Problem to solve - Scanning the entries below, copy every line that contains the word "phim".

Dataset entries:
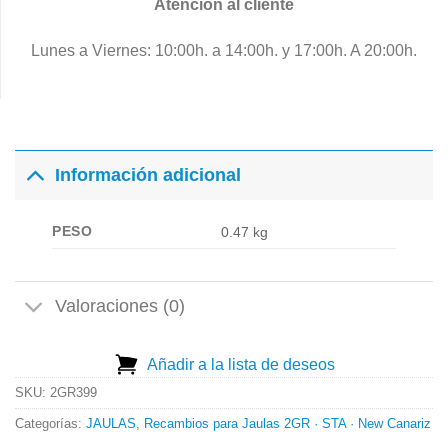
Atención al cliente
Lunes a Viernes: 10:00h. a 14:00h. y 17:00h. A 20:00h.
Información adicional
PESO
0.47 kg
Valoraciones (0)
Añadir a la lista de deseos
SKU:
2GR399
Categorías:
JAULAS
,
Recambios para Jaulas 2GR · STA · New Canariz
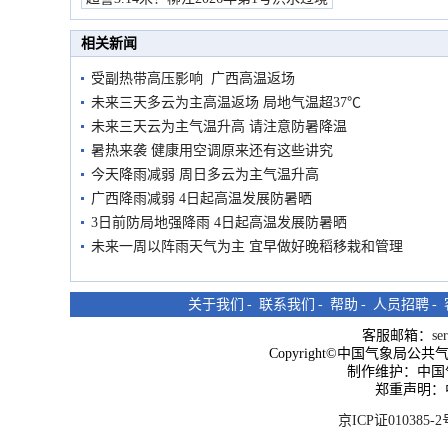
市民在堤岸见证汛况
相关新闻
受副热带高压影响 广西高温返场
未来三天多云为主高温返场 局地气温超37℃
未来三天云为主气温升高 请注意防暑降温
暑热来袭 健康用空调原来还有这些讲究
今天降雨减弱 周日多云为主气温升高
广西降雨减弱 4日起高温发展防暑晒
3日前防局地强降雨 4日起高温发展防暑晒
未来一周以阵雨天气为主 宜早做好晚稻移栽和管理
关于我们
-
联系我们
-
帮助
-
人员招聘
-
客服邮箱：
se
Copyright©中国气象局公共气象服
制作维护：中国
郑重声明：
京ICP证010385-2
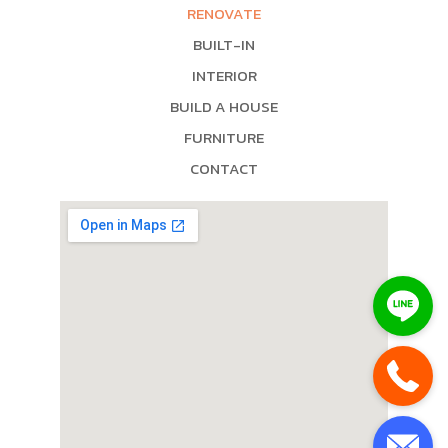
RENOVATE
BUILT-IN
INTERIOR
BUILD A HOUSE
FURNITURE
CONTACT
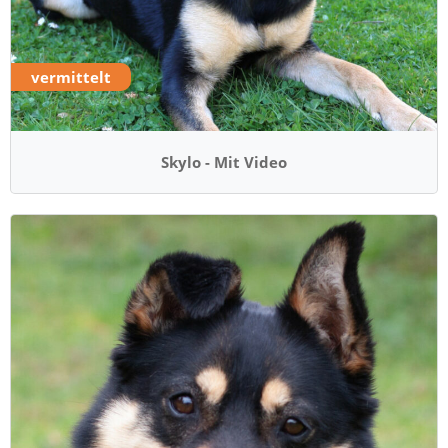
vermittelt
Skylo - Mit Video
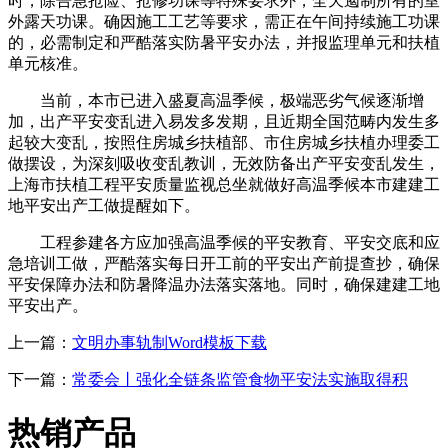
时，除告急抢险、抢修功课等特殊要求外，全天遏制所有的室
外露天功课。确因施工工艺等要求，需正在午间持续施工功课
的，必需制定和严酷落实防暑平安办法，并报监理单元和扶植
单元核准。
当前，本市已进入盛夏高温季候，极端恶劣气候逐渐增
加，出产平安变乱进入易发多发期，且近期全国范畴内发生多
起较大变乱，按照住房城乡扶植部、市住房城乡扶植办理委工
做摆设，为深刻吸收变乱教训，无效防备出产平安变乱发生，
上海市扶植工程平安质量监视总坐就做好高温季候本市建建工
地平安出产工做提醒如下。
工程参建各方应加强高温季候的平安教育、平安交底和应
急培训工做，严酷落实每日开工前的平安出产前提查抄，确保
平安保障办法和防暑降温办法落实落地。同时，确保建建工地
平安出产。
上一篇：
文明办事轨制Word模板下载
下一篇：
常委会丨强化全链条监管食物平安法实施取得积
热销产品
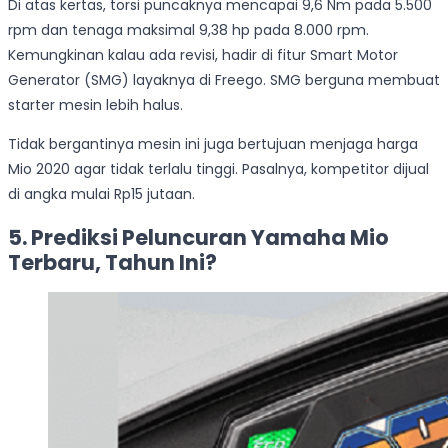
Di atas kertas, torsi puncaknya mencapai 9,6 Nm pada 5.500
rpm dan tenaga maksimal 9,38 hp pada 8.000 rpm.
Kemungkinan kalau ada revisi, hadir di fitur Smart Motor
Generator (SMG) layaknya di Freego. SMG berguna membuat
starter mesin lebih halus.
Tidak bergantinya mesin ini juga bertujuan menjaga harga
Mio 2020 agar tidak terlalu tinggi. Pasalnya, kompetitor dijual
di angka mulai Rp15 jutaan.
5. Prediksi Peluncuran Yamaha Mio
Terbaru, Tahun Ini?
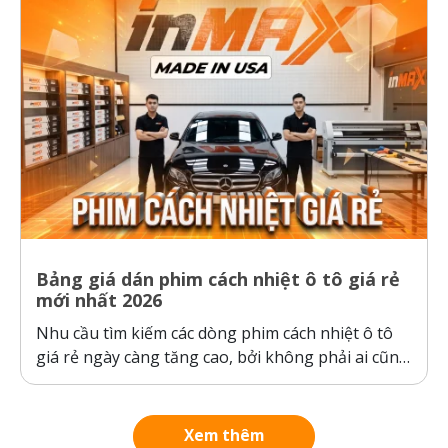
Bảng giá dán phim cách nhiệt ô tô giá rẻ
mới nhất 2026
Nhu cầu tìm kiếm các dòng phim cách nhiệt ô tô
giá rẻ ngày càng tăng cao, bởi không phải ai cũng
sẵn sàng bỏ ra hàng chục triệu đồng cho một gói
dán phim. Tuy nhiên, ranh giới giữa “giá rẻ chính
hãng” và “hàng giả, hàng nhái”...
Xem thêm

Response -
Bảng giá dán phim cách nhiệt ô tô giá rẻ
Nhu cầu tìm kiếm các dòng phim cách nhiệt ô tô
dán phim. Tuy nhiên, ranh giới giữa “giá rẻ chính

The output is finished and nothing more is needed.